Una de las características del sistema priista era la renovación de cuadros y liderazgos cada seis años. Cuando el presidente nombraba candidato a gobernador, todo el mundo se alineaba, incluso los poderes fácticos. Oponerse al ungido significaba desafiar al hombre más fuerte del país. A los perdedores de las carreras estatales se les compensaba con posiciones en el Congreso, la Cámara de Diputados o en el gabinete, desde donde se preparaban para la próxima competencia. Los tenaces y disciplinados lograban su objetivo después de dos o tres vueltas. Si en 2005 la sucesión la hubiera resuelto un presidente de la república emanado del PRI, Humberto Moreira no habría despachado en el Palacio Rosa; menos su hermano Rubén, pues el nepotismo era mal visto.
Hasta 1999, con Enrique Martínez, los gobernadores llegaban con su propio equipo: gabinete, alcaldes, diputados y empresarios favoritos. Era una forma de romper con el pasado, sacudir inercias y mirar hacia el futuro. Moreira I gobernó en tándem con su hermano Rubén, quien quitó y puso funcionarios según su conveniencia mientras Humberto soñaba con ser presidente y no reparaba en gastos para conseguirlo. El diario El País lo retrata como «Un populista ebrio de poder (…) enmarañado por su oscura gestión». «Humberto Moreira Valdés siempre adoró dos cosas: bailar y tener poder. Hasta que perdió el ritmo. Hasta que le liaron los pasos. Llamado a ocupar las cumbres de la política mexicana, ha terminado fuera de la pista de baile, sin pareja que lo reclame y permanentemente bajo sospecha…» (Pablo de Llano Neira, El País, 22.02.16).

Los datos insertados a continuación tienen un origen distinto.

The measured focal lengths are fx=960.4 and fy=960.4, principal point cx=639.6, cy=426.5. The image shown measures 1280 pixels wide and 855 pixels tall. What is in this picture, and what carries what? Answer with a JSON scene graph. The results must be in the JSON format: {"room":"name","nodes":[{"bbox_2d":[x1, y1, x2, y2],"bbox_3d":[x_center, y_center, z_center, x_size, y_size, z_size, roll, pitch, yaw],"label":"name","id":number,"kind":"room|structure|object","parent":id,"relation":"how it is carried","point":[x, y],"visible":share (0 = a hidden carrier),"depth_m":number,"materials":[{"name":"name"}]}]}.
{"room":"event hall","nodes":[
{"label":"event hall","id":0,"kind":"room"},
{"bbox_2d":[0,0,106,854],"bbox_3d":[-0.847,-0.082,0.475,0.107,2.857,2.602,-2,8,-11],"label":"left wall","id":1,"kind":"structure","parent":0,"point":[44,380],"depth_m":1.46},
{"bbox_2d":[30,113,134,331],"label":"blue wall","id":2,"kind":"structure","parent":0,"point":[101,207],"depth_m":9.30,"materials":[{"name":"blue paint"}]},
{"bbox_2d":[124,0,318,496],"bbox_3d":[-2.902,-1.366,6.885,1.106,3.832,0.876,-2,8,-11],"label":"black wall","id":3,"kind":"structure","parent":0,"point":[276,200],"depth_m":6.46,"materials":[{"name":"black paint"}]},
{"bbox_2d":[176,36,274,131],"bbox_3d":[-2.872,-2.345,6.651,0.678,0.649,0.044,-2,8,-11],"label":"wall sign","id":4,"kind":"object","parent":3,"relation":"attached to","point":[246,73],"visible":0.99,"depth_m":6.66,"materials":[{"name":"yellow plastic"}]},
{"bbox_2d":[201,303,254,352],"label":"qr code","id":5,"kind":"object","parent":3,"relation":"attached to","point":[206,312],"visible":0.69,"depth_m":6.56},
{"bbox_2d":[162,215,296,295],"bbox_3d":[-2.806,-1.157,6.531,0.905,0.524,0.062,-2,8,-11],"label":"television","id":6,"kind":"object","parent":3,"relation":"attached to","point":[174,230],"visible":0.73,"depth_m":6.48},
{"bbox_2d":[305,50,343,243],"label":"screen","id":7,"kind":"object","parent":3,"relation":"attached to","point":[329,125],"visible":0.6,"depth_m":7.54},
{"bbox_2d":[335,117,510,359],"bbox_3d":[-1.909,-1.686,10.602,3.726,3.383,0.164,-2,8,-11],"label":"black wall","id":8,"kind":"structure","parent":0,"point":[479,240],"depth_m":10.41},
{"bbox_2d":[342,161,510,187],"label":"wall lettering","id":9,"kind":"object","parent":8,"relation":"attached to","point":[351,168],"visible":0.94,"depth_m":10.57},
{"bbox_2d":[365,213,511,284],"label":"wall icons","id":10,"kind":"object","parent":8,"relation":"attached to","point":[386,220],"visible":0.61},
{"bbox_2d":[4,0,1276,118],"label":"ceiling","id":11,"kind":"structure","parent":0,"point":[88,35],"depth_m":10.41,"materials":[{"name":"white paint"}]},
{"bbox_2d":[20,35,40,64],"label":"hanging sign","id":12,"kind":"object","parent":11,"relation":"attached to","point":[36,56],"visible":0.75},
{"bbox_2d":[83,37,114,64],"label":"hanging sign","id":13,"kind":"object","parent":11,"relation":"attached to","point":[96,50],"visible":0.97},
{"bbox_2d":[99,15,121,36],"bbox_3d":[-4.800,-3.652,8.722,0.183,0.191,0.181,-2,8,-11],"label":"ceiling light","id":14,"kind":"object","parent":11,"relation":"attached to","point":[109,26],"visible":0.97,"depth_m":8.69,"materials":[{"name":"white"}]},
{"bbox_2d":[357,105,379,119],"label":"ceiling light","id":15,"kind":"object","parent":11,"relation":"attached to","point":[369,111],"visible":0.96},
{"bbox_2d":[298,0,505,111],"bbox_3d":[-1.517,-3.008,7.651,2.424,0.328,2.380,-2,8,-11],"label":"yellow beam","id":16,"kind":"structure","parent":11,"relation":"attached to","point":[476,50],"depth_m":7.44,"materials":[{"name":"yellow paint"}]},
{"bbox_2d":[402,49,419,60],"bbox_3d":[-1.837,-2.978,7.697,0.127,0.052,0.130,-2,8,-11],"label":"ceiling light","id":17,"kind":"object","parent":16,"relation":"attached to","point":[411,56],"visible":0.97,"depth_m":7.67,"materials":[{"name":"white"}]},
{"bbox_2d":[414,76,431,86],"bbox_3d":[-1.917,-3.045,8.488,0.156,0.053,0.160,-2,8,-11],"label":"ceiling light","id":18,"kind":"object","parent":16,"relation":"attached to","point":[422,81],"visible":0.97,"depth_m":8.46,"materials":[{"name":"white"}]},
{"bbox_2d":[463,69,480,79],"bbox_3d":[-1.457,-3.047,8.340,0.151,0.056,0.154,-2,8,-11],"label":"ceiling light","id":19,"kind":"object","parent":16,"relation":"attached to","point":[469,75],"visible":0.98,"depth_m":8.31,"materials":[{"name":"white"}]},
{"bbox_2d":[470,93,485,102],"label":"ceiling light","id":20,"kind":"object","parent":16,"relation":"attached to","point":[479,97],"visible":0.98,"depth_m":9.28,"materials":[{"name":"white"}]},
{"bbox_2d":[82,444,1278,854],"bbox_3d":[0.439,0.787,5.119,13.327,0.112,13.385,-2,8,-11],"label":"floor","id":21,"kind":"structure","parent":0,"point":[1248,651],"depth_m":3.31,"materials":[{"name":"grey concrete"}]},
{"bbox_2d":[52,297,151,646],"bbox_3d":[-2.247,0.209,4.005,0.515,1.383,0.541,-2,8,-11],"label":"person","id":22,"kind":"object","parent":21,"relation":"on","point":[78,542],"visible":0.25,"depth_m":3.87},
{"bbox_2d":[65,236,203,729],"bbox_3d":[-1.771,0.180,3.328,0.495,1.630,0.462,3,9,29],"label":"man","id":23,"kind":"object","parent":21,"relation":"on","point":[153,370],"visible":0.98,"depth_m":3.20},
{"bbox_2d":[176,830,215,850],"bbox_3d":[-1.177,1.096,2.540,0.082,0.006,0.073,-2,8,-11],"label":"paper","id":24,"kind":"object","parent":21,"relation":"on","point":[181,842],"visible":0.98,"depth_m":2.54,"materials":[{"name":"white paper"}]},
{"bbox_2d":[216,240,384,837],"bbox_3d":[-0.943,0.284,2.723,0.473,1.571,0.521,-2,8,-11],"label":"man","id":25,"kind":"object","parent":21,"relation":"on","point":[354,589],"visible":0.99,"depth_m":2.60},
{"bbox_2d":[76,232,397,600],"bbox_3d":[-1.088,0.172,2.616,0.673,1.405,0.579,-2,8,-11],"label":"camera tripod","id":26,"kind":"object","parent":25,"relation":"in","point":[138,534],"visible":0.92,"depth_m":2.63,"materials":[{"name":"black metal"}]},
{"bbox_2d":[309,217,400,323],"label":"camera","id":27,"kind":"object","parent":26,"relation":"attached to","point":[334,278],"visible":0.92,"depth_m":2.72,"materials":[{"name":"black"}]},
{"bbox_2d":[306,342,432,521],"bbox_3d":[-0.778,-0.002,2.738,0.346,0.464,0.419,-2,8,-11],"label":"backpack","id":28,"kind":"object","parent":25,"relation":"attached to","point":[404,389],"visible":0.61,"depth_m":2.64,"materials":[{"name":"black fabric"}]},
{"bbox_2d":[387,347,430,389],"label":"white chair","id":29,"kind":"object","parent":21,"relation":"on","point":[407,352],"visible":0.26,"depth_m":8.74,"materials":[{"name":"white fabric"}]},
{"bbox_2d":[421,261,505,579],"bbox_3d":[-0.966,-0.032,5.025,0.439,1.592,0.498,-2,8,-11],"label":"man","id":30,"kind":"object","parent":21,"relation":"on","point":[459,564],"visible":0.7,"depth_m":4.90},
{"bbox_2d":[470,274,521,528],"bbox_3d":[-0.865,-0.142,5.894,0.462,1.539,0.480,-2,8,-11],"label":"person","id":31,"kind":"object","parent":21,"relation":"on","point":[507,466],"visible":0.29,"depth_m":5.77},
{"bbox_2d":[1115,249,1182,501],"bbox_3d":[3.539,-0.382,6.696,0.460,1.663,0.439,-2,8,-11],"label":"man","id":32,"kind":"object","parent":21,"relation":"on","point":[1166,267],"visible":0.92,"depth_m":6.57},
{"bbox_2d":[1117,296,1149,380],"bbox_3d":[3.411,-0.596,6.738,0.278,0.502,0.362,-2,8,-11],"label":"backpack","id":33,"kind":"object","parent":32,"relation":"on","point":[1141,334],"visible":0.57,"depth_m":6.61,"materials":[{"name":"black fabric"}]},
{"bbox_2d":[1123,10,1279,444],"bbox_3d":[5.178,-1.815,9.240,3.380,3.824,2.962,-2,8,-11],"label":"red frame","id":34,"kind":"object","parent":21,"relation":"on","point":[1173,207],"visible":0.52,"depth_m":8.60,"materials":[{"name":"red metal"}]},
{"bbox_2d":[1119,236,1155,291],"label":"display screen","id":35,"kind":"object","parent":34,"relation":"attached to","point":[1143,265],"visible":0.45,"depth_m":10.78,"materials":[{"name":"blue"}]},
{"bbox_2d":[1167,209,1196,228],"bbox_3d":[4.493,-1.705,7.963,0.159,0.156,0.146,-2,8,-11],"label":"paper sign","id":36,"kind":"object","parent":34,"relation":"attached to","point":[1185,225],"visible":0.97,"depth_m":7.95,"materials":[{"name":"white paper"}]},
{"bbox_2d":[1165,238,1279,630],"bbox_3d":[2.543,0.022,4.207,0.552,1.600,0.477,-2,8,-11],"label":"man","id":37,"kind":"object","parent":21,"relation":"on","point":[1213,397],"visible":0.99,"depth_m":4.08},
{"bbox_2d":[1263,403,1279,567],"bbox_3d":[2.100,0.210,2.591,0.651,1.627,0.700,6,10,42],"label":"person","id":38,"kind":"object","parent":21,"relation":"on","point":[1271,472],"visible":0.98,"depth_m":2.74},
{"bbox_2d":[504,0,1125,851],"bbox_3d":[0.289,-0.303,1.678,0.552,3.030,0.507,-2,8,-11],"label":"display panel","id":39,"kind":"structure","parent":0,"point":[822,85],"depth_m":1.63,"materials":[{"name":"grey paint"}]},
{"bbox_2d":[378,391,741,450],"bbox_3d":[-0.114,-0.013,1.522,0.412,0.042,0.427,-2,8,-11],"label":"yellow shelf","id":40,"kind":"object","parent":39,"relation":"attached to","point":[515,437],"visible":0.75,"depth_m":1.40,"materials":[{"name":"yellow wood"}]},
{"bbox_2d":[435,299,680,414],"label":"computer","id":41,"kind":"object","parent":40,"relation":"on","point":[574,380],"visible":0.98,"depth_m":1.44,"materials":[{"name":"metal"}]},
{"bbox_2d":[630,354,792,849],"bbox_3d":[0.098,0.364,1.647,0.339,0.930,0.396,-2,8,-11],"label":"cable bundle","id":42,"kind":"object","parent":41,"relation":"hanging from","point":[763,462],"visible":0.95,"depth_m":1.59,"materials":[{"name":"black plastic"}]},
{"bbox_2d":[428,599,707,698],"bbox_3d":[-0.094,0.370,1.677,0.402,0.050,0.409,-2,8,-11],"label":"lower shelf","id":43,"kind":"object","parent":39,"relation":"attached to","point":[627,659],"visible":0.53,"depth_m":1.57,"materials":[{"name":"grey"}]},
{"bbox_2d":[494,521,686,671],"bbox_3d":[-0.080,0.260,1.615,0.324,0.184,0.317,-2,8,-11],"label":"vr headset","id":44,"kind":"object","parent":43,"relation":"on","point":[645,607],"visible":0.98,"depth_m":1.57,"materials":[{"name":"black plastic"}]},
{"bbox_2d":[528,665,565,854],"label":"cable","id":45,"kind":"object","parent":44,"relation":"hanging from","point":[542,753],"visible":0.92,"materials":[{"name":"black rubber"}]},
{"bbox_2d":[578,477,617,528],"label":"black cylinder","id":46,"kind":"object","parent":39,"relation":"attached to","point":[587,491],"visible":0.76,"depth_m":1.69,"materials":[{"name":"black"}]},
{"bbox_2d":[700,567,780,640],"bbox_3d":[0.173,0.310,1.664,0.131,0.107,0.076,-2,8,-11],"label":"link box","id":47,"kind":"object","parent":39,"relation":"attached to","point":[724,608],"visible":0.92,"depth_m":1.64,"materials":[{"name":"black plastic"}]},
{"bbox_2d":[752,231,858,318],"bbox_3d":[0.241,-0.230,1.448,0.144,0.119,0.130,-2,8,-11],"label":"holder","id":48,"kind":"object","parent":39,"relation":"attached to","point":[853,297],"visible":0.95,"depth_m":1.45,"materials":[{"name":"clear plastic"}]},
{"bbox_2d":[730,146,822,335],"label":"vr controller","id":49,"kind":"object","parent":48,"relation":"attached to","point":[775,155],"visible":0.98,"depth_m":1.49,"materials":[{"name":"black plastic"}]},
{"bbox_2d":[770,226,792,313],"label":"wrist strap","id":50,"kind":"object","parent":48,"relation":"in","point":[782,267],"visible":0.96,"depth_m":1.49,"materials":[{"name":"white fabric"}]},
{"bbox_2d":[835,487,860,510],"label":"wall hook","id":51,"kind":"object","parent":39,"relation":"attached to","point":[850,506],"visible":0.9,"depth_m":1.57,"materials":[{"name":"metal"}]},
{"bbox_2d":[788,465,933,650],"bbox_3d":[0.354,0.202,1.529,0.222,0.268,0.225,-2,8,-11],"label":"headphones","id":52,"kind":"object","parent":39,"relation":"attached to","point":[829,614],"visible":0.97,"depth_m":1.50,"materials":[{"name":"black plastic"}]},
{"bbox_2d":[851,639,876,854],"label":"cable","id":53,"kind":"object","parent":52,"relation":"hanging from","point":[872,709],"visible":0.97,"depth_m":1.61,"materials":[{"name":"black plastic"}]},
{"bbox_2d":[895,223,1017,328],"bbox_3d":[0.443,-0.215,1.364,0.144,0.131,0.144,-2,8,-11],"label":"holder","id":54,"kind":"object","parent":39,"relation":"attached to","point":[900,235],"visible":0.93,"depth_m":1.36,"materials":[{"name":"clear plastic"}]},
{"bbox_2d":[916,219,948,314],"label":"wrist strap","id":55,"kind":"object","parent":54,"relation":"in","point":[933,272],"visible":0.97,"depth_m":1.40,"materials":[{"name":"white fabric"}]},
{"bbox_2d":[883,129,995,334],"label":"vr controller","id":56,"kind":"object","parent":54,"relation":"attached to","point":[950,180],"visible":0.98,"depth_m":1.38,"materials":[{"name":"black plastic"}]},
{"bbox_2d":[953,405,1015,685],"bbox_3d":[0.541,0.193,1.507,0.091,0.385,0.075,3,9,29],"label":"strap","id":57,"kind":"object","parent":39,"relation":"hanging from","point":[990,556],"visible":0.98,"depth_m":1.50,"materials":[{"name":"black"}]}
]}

Al docenio de los Moreira lo caracterizó, además del desorden financiero que tiene sumido al estado en su peor crisis económica, el desprecio por las formas y las instituciones, la rudeza con sus adversarios —políticos, líderes religiosos y periodistas— y la debilidad por sus secuaces. Otro rasgo distintivo del clan fue la instrumentalización de colaboradores provenientes de familias bien. Deslumbrados por el poder, algunos júniores aceptaron puestos relevantes sin imaginar que serían traicionados. No pecaron de incautos, sino de tontos y venales. Los cambios frecuentes en los gabinetes eran para mantener el control y evitar el surgimiento de liderazgos capaces de rivalizar con ellos. El castigo de los abyectos es la humillación. ¿Quién del primer círculo del clan ha sido sentado en el banquillo de los acusados?

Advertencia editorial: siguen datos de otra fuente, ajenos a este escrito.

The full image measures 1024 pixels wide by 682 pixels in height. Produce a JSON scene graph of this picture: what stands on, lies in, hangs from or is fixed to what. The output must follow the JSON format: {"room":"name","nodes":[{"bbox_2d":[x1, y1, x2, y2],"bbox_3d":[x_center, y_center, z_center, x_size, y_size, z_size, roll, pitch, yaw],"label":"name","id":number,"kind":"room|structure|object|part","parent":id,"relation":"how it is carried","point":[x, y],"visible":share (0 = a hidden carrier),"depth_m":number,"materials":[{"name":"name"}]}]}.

En los tres últimos sexenios, los nombres en el gabinete se empezaron a repetir, en distintas posiciones o en las mismas. Igual pasa en el Congreso, donde la reelección permite eternizarse; algunos de los diputados que legalizaron el moreirazo gozan todavía de fuero u ocupan cargos en otras instancias. La historia se repite en las alcaldías. Arteaga es coto de los Durán, no por decisión ciudadana, sino de los Moreira. Los alcaldes son acólitos del nuevo potentado inmobiliario mientras los coahuilenses pagan la deuda, sin que nadie diga esta boca es mía.

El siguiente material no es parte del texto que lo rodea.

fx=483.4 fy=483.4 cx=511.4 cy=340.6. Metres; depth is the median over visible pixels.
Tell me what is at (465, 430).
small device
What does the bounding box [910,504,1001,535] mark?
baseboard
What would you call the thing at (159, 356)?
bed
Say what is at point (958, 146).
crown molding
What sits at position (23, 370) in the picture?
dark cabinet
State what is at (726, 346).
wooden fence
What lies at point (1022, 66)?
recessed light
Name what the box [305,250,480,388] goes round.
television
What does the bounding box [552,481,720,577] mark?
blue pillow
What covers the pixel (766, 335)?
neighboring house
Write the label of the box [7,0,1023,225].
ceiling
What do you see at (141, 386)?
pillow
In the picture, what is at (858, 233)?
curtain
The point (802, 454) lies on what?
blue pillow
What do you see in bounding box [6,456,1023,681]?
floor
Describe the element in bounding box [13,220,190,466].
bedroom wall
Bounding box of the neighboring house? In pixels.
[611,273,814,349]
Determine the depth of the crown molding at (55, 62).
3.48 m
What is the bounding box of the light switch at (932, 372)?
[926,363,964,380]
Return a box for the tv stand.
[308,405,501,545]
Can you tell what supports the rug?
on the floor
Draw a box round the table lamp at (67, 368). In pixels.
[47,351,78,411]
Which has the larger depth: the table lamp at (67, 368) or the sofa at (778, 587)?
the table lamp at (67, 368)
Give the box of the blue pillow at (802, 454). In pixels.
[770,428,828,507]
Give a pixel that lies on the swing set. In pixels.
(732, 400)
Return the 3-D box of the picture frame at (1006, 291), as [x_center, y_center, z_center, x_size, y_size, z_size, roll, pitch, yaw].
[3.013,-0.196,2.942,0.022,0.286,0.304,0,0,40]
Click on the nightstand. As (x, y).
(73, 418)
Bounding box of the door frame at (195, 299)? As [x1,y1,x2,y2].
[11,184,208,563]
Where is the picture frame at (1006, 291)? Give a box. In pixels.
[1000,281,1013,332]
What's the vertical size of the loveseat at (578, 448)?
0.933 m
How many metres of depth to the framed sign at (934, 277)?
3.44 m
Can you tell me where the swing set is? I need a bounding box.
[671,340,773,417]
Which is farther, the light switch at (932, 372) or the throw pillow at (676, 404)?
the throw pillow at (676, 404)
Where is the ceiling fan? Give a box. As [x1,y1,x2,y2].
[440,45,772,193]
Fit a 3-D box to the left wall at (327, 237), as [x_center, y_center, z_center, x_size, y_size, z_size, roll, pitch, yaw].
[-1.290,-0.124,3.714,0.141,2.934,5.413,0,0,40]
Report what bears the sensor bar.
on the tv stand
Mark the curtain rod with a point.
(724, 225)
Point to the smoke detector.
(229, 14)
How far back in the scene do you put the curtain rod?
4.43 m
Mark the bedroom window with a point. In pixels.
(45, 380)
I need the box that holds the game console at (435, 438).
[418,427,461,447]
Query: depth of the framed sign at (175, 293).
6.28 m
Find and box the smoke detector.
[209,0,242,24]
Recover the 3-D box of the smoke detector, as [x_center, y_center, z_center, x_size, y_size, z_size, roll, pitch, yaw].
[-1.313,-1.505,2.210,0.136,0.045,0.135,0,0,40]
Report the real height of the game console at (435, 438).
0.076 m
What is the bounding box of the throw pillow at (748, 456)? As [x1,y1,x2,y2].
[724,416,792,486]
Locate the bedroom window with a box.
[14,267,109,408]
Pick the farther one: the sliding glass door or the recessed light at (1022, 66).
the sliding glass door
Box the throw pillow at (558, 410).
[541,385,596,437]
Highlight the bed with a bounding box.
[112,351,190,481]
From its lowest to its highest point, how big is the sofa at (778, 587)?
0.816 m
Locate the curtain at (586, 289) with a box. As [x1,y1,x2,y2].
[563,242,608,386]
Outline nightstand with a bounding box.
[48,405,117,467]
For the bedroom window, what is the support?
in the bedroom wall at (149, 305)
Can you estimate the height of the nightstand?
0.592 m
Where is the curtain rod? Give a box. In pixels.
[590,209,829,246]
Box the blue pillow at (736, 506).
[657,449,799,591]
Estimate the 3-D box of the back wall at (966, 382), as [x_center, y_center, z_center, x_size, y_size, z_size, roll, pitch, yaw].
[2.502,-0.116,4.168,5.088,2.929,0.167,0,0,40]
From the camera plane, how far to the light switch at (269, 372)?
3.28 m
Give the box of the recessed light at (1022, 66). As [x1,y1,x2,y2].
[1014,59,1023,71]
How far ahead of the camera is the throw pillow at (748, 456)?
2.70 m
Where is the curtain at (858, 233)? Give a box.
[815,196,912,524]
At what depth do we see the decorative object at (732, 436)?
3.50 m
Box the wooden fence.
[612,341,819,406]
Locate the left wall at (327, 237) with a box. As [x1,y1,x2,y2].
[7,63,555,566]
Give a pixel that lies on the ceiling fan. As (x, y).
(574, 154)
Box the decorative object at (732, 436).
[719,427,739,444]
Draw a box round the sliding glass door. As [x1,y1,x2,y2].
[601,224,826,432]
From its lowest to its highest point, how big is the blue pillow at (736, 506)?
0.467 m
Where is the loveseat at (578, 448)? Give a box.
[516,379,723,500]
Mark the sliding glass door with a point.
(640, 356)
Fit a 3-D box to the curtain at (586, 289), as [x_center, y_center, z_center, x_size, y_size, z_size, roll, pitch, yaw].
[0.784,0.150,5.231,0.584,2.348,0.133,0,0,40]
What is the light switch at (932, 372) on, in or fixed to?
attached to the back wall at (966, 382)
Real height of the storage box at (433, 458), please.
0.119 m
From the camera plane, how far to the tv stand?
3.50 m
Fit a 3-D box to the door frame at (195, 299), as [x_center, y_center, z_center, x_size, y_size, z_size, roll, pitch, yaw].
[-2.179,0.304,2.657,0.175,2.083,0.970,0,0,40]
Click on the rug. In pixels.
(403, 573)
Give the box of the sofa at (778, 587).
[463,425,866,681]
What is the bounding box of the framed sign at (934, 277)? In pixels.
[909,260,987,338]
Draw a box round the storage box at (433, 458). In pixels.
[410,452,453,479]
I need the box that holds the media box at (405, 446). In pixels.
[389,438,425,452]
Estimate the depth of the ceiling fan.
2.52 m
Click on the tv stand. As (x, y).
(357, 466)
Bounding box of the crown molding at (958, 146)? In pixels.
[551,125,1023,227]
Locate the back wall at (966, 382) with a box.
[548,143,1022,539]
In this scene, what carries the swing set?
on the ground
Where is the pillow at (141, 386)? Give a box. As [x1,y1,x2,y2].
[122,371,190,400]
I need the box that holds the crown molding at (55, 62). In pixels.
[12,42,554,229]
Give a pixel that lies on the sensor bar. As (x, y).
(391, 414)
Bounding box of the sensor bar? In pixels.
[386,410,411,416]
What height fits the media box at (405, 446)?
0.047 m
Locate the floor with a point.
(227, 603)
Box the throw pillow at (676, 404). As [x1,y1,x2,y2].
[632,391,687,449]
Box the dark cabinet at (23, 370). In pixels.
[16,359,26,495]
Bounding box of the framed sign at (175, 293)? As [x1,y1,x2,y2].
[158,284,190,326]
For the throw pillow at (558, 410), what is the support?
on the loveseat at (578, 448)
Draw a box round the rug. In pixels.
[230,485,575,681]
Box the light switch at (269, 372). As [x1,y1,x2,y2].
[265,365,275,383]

El immovilismo político deviene en crisis tarde o temprano. Uno de los propósitos de cambiar de mando en cada sexenio era, precisamente, dar oportunidad a nuevos cuadros y evitar que el poder lo concentrara un solo grupo. Ese principio le permitió al PRI liberar presiones internas y externas y conservar la presidencia y las gubernaturas por tanto tiempo. Después del enorme daño causado a Coahuila, llegó la hora de sepultar al moreirato sin renunciar nunca a la justicia.